:: PROBLEM REQUIREMENTS ::
A verbatim transcript of the data below is required, images omitted.

:: SOURCE DATA ::
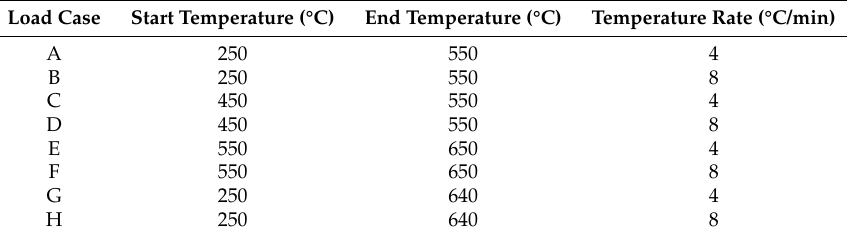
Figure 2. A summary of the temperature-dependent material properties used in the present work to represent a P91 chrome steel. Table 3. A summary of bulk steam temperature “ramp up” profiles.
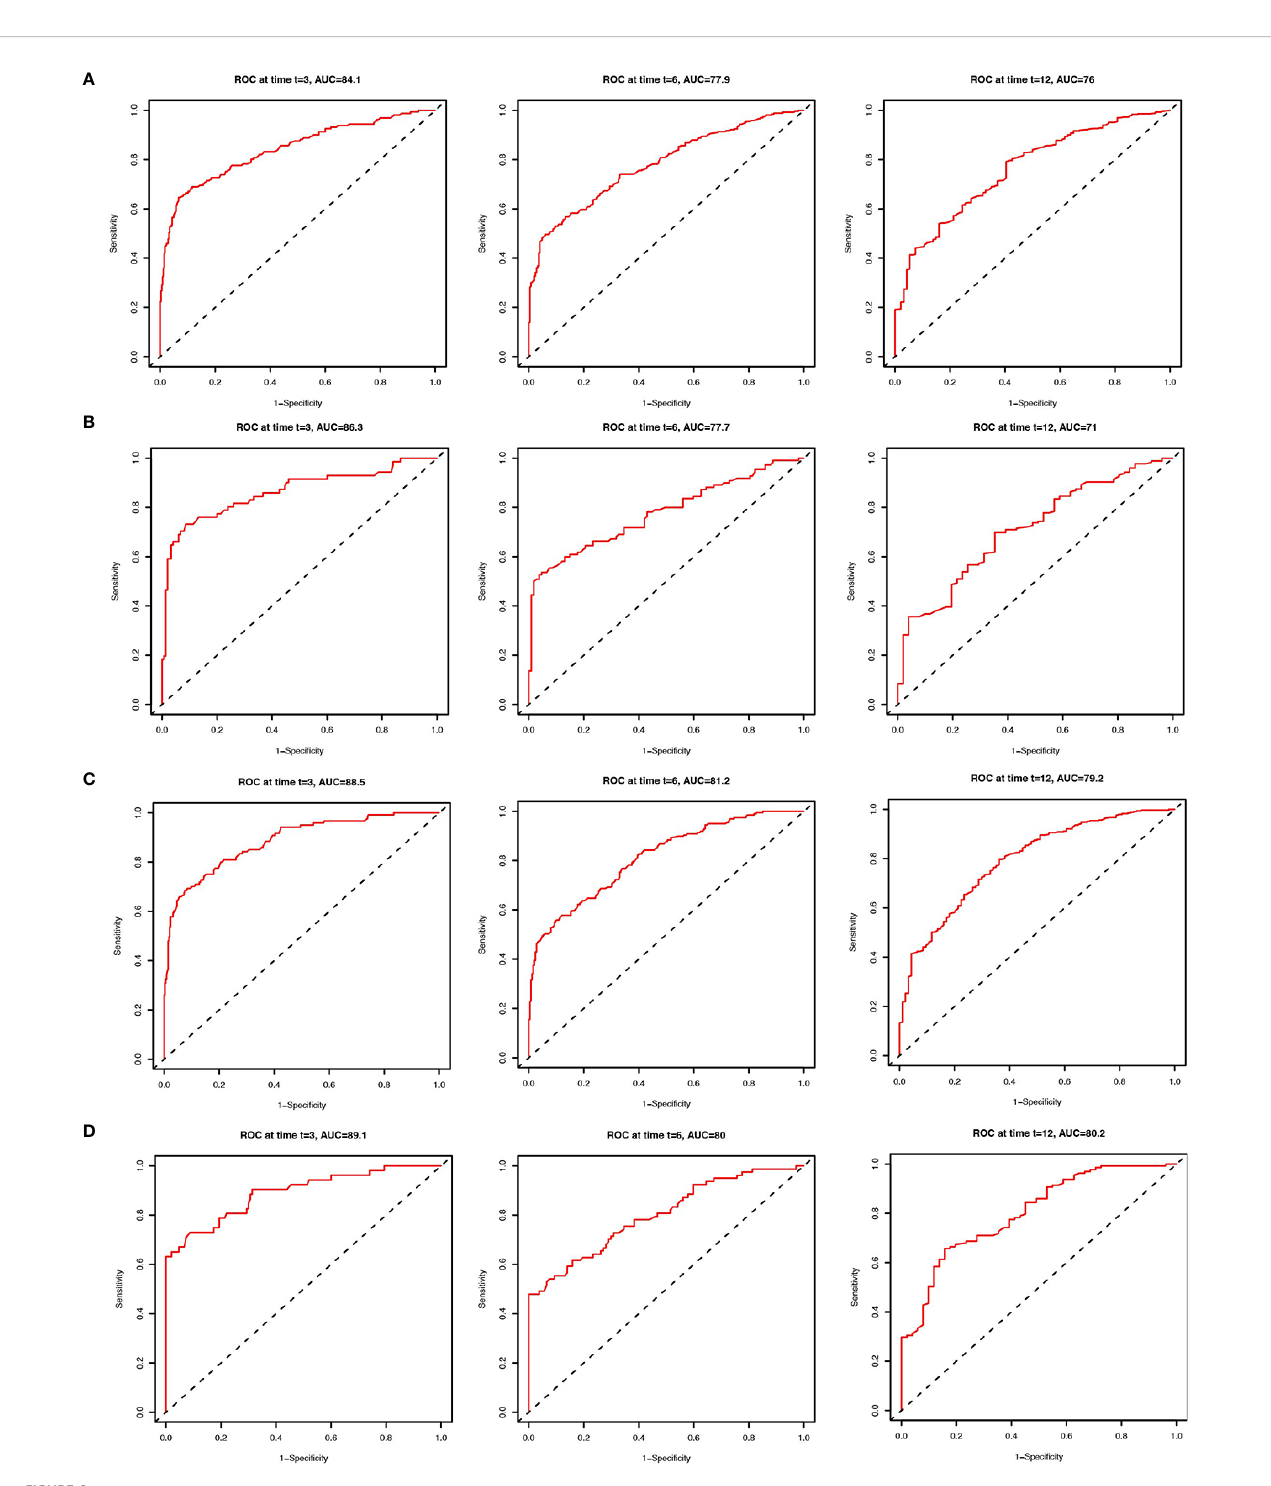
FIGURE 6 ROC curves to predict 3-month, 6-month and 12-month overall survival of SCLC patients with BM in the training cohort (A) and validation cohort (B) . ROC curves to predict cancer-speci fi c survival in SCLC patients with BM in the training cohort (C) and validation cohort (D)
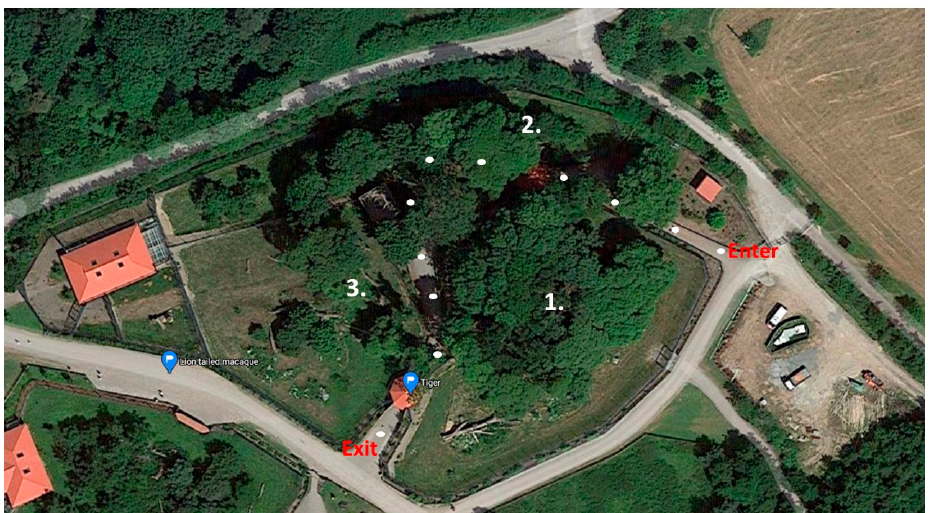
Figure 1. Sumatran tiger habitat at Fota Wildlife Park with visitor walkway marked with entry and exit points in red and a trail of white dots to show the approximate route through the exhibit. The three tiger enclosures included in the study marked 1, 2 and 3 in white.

:: WORKED SOLUTION ::
Figure 2. A summary of the temperature-dependent material properties used in the present work to represent a P91 chrome steel. Table 3. A summary of bulk steam temperature “ramp up” profiles.
FIGURE 6 ROC curves to predict 3-month, 6-month and 12-month overall survival of SCLC patients with BM in the training cohort (A) and validation cohort (B) . ROC curves to predict cancer-speci fi c survival in SCLC patients with BM in the training cohort (C) and validation cohort (D)
Figure 1. Sumatran tiger habitat at Fota Wildlife Park with visitor walkway marked with entry and exit points in red and a trail of white dots to show the approximate route through the exhibit. The three tiger enclosures included in the study marked 1, 2 and 3 in white.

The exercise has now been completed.